Moving OutHello to all of the wonderful friends here that have given me so much support and help. As many of you know I am moving out of the sexless marriage with my mentally ill wife. I know that when anyone steps out and does what they need to do, it give courage to the ones who have yet to step out. That is at least partially why I am writing today. The step out is easy in the sense that I knew it was the only thing left to do but difficult because divorce under the best of circumstances is a nasty business.
Life is hard at times but as the quote in my profile says "Maturity is the ability to face the harsh realities of life." I have not always faced such harsh realities in my life but I am facing them now. My wife is mentally ill and that took a good while to sink in. I consider myself free to share the pain of that reality in a forurm like this because no one here knows me or my wife. Even then it took extra courage to do this because speaking ill of her in any form is considered by her to be the ultimate betrayal. Yet it is this kind of manipulative behavior that has trapped me into silence and submission for far too long.
I had to admit to myself that I have been putting up with abusive behavior for years and as such was a battered husband. I did not like to admit such a thing but wrote a story explaining it. That was difficult as well. When the story was criticized by someone I did not have to respond to the criticism for someone else did in the very next comment. It made me feel vinidcated and relieved all at the same time.

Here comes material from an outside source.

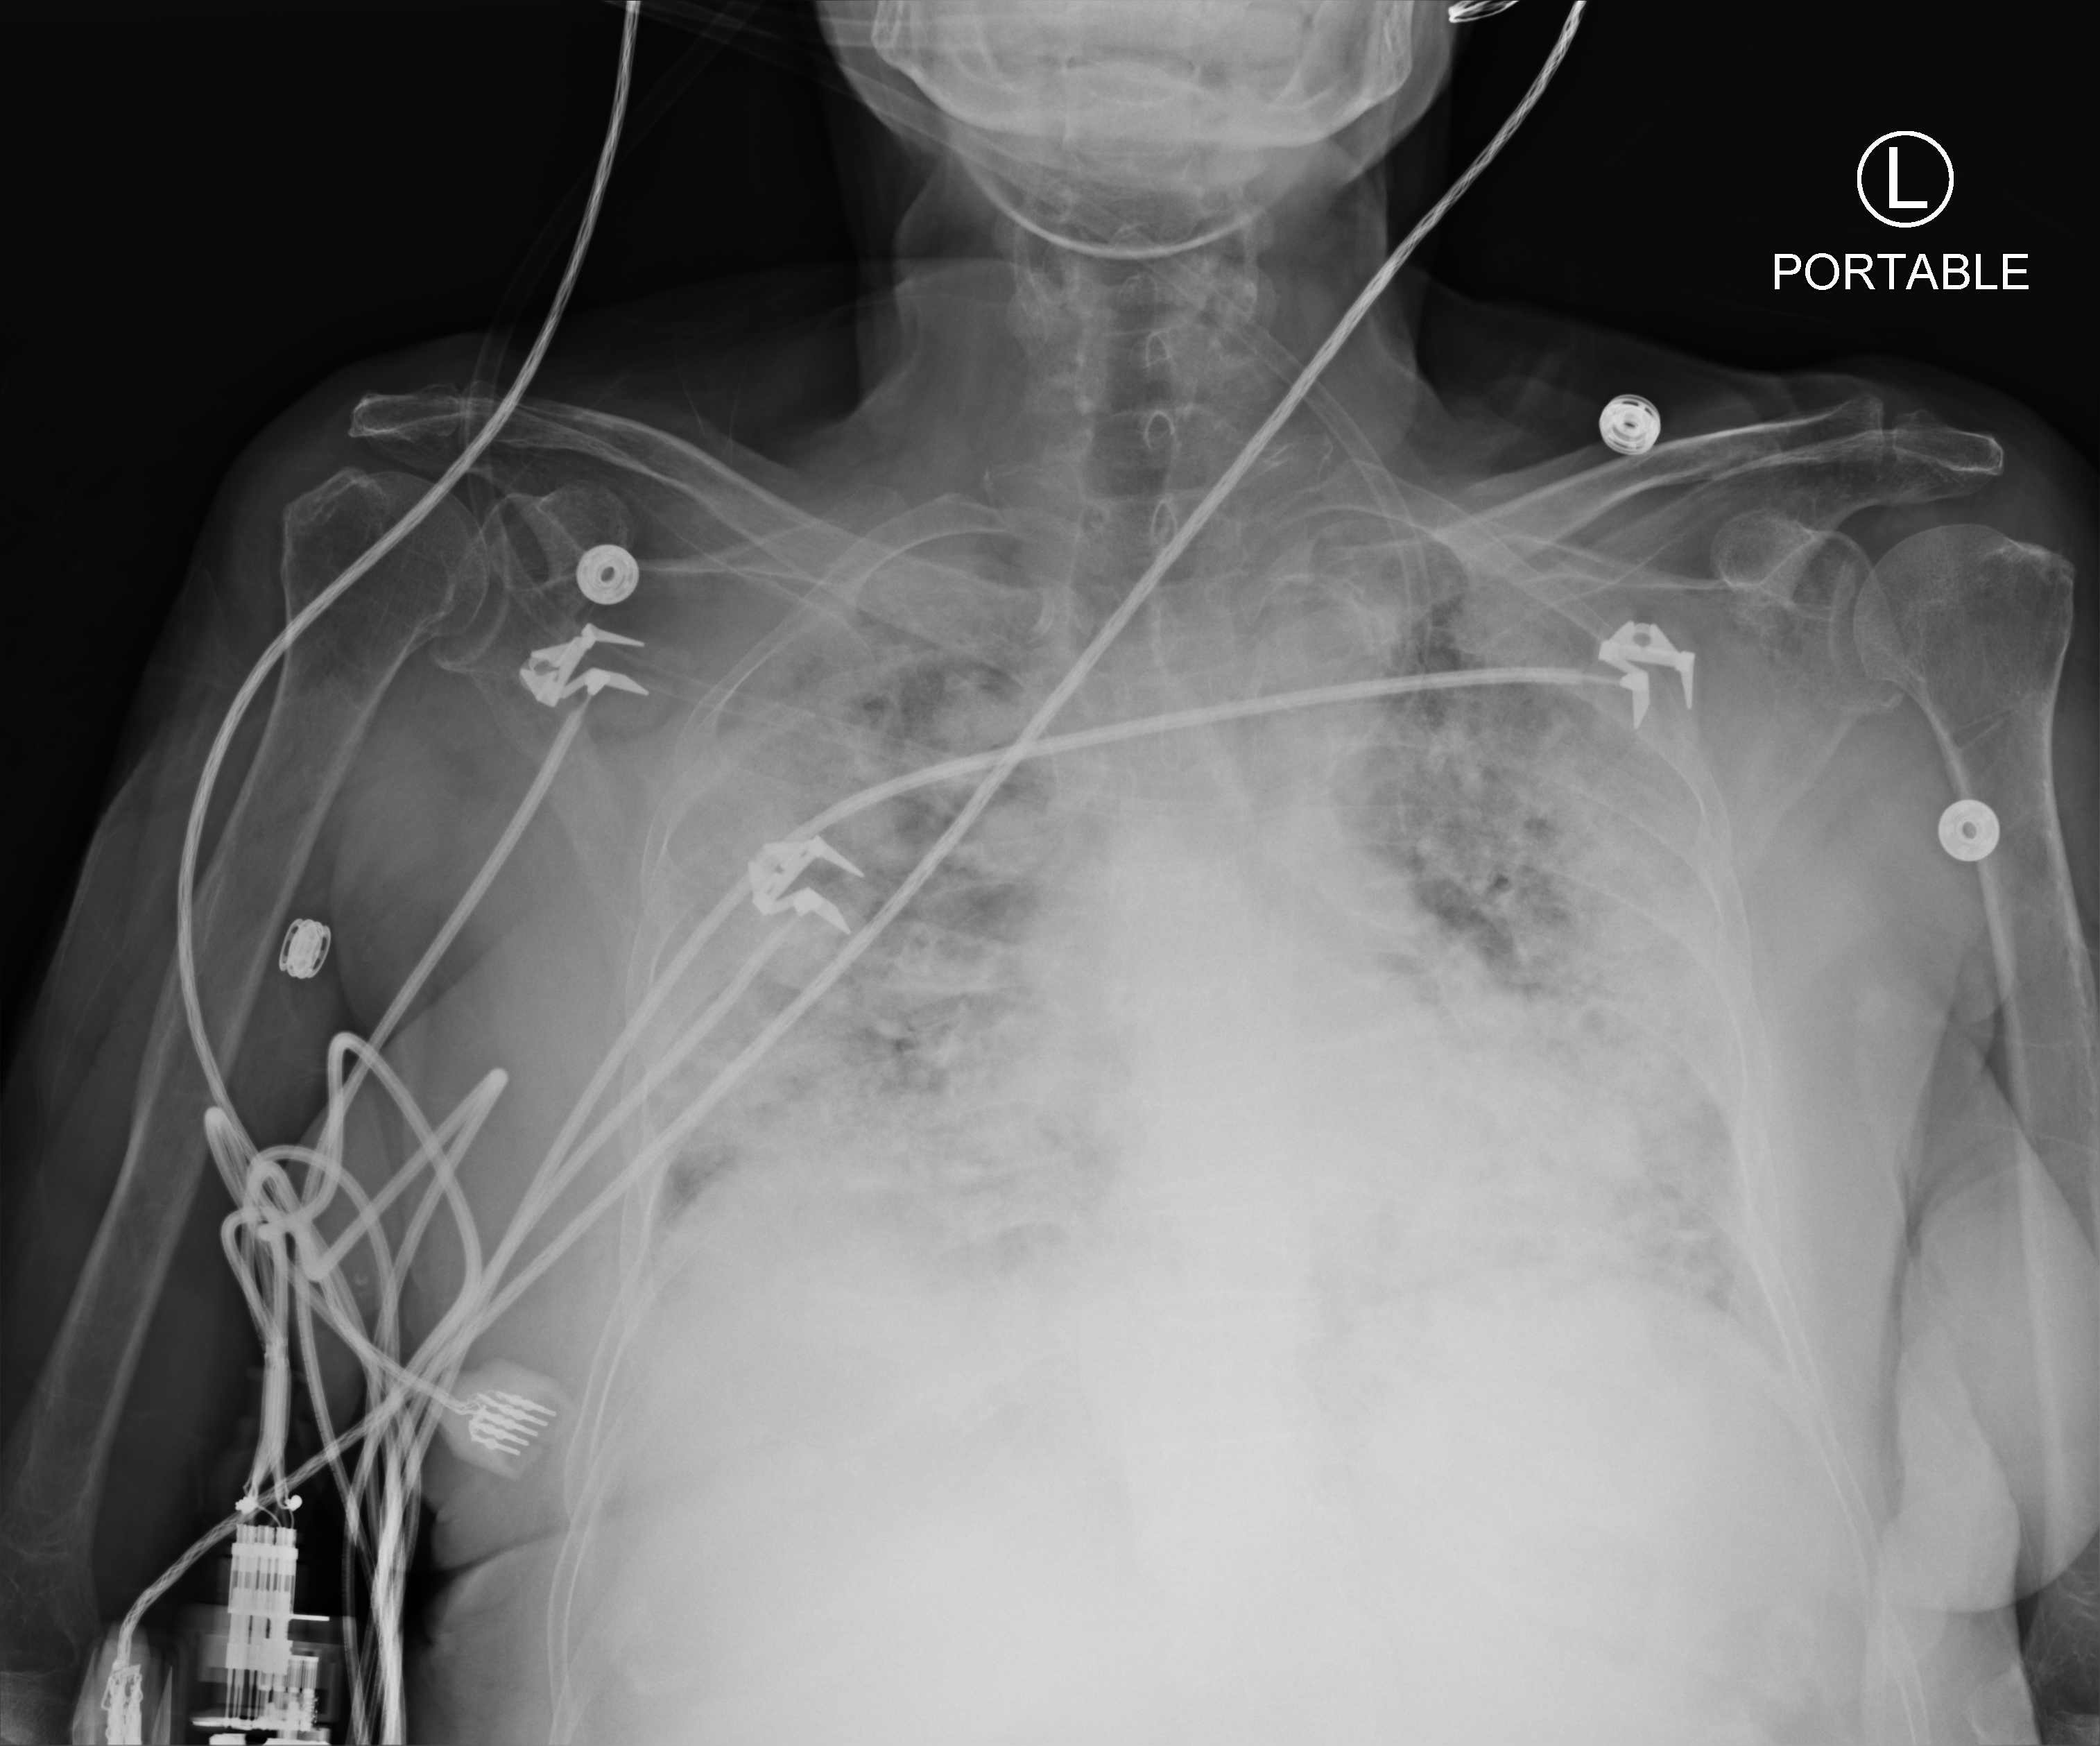
Chest X-ray (portable); anteroposterior (AP) projection. Female patient hospitalised with COVID-19, age 75–90 years.
Admission-level facts for this patient (not findings on this image; timing relative to this image not recorded): diabetes (admission record): yes; mechanically ventilated during this hospital stay: no.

I had to face the fact the church despite my love for it and the love I have receieved and given to its members let me down at crucial times and in the end had no real forum for helping a member living with a spouse who had a severe mental illness. Marriage is still sacred but so is the dignity and respect that should come out of marriage. In my marriage I was controlled, manipulated, and verbally abused for years. Does that constitue a marriage? Would the church have allowed such abuse to happen if a man treated a woman in such a way?
I had to face the very hard truth that many people will never understand how I could end a marriage of almost 33 years. My wife due to the nature of her illness will probably never understand why I even want to leave as she does not consider her behavior abusive. It was even more difficult to realize that her behavior towards me was not only abusive but cruel.

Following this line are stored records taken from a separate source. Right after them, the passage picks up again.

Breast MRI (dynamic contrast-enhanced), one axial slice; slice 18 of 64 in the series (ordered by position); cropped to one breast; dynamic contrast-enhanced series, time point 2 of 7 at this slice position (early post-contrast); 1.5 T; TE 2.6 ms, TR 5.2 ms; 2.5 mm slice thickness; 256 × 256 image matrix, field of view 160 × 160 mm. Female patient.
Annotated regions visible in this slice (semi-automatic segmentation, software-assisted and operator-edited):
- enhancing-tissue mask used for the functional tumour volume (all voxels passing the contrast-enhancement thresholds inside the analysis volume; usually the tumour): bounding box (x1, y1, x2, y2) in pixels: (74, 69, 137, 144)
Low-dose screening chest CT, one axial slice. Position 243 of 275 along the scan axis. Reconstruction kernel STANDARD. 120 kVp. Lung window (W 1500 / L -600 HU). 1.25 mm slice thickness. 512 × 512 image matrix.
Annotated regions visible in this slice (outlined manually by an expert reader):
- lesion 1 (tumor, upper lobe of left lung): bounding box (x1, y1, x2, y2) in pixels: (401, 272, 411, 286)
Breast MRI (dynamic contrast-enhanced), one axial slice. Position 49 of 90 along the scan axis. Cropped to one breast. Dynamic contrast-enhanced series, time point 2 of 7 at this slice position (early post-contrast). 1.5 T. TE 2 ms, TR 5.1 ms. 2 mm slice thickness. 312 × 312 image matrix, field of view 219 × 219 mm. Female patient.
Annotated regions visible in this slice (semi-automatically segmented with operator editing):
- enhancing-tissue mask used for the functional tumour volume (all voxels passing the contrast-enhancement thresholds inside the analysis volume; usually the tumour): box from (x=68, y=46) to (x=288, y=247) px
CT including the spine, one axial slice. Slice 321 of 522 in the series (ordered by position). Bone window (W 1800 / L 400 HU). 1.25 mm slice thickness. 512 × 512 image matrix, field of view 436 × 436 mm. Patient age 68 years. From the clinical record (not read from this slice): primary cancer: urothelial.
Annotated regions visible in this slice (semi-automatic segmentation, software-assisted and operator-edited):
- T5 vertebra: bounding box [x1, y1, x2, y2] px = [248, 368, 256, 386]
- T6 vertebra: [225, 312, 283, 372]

The last but perhaps the easiest truth I have had to face is that I no longer consider myself married even though we have yet to divorce. I have looked for other women and talked to other women on the phone. I have even gone to dinner with one woman twice. For the phone calls alone my wife calls me an adulterer and reminds me at least once a week that God sees what I am doing. I will trust in God's judgement and do not need to be reminded of his presence or in his ability and right to judge me and all people. I know what the church thinks of me but I have not been married to a woman for all these years but to a child. A child who is never satisfied and who will always need more from me than anyone could even give to her or to any person. The day I decided to leave the marriage was the day she was no longer my wife. The rest was just a legal formaity. That may sound harsh but it is by far the easiest of the hard truths I have had to face.